:: PROBLEM DETAILS ::
After finding "59 141 2.47" in the material below, output its line and every line after it through the last, exactly, but not the pictures.
######
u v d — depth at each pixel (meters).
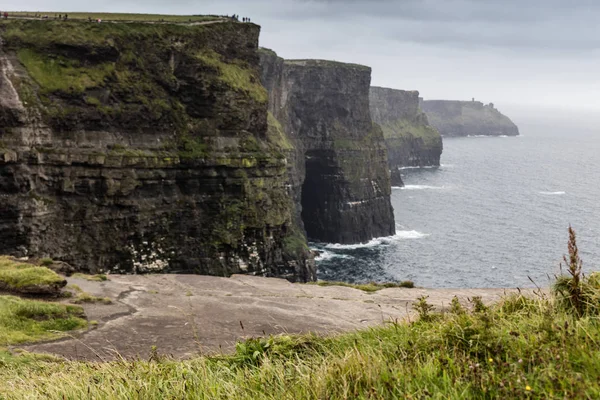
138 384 8.49
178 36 89.31
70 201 74.56
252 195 90.06
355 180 168.12
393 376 7.19
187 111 88.94
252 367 9.62
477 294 26.38
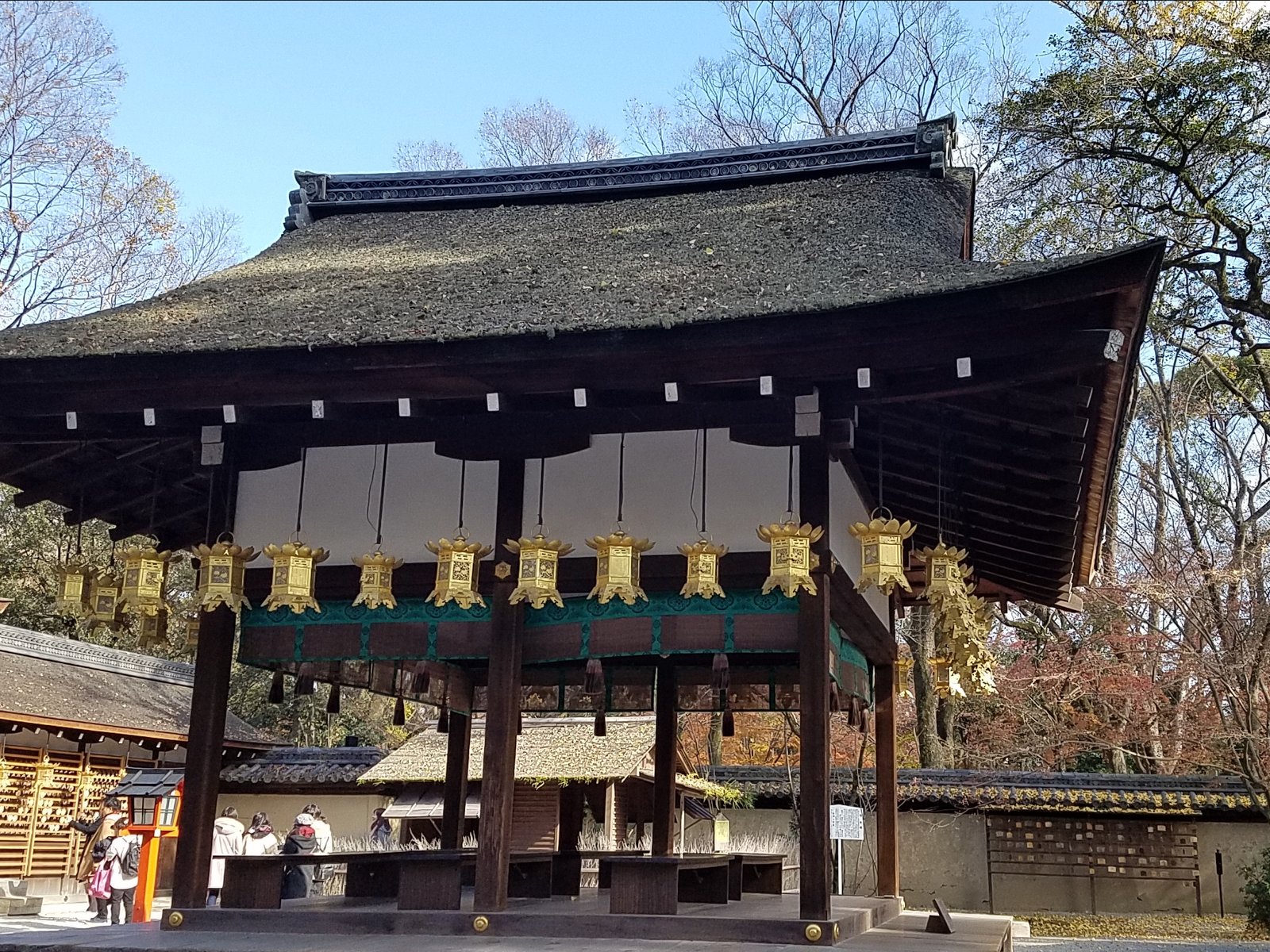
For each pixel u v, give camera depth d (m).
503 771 6.02
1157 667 19.70
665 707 8.94
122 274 24.80
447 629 6.43
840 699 7.84
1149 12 16.50
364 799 20.42
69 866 18.70
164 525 8.75
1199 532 19.89
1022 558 9.12
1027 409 5.78
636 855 9.34
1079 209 18.06
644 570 6.17
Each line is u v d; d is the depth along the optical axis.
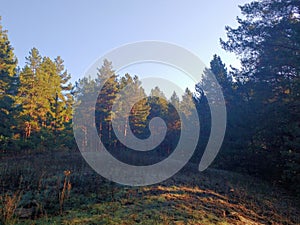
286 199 10.05
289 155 10.74
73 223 4.99
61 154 17.59
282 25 12.38
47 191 7.06
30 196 6.56
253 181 13.09
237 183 11.53
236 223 5.88
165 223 5.23
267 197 9.66
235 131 16.84
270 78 13.27
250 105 15.52
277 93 13.02
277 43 12.53
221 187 9.99
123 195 7.28
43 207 5.81
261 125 13.54
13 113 20.86
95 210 5.86
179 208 6.33
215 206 6.99
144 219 5.42
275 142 13.59
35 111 27.41
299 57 10.55
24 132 27.02
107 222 5.10
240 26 15.20
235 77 16.38
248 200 8.52
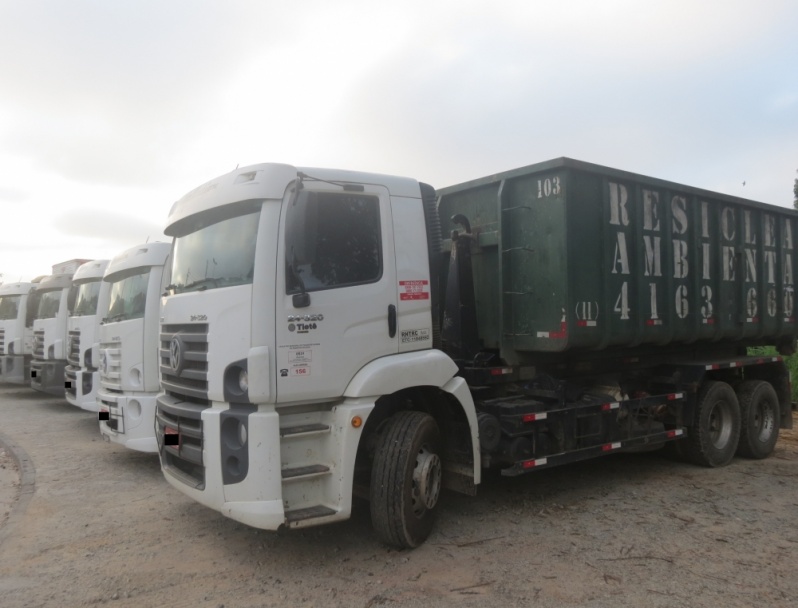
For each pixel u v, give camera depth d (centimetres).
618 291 677
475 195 701
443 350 646
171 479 548
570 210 622
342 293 509
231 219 518
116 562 517
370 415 546
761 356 941
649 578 477
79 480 775
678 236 769
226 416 480
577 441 673
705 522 607
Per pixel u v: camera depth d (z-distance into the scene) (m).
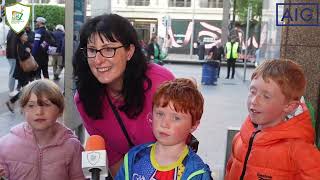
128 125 2.30
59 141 2.47
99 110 2.31
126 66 2.20
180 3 37.59
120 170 2.01
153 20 38.41
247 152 2.12
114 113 2.29
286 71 1.99
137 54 2.20
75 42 4.33
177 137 1.87
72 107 4.38
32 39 11.26
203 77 14.37
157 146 1.97
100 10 4.99
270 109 2.00
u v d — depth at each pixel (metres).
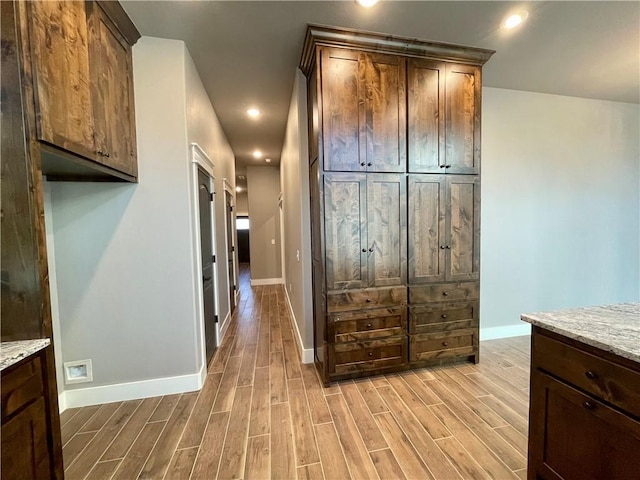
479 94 2.51
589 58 2.58
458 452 1.62
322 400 2.13
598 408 1.03
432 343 2.53
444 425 1.84
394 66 2.31
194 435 1.80
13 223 1.15
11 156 1.13
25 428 1.07
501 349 2.96
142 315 2.21
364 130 2.28
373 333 2.38
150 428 1.87
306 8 1.92
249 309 4.73
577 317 1.27
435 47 2.35
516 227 3.24
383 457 1.60
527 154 3.22
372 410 2.00
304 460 1.59
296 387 2.32
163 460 1.60
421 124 2.39
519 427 1.82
######
:: WRITTEN ANSWER ::
59 141 2.47
99 110 2.31
126 66 2.20
180 3 37.59
120 170 2.01
153 20 38.41
247 152 2.12
114 113 2.29
286 71 1.99
137 54 2.20
75 42 4.33
177 137 1.87
72 107 4.38
32 39 11.26
203 77 14.37
157 146 1.97
100 10 4.99
270 109 2.00
u v d — depth at each pixel (metres).
479 94 2.51
589 58 2.58
458 452 1.62
322 400 2.13
598 408 1.03
432 343 2.53
444 425 1.84
394 66 2.31
194 435 1.80
13 223 1.15
11 156 1.13
25 428 1.07
501 349 2.96
142 315 2.21
364 130 2.28
373 333 2.38
150 428 1.87
306 8 1.92
249 309 4.73
577 317 1.27
435 47 2.35
516 227 3.24
383 457 1.60
527 154 3.22
372 410 2.00
304 460 1.59
296 387 2.32
163 460 1.60
421 124 2.39
519 427 1.82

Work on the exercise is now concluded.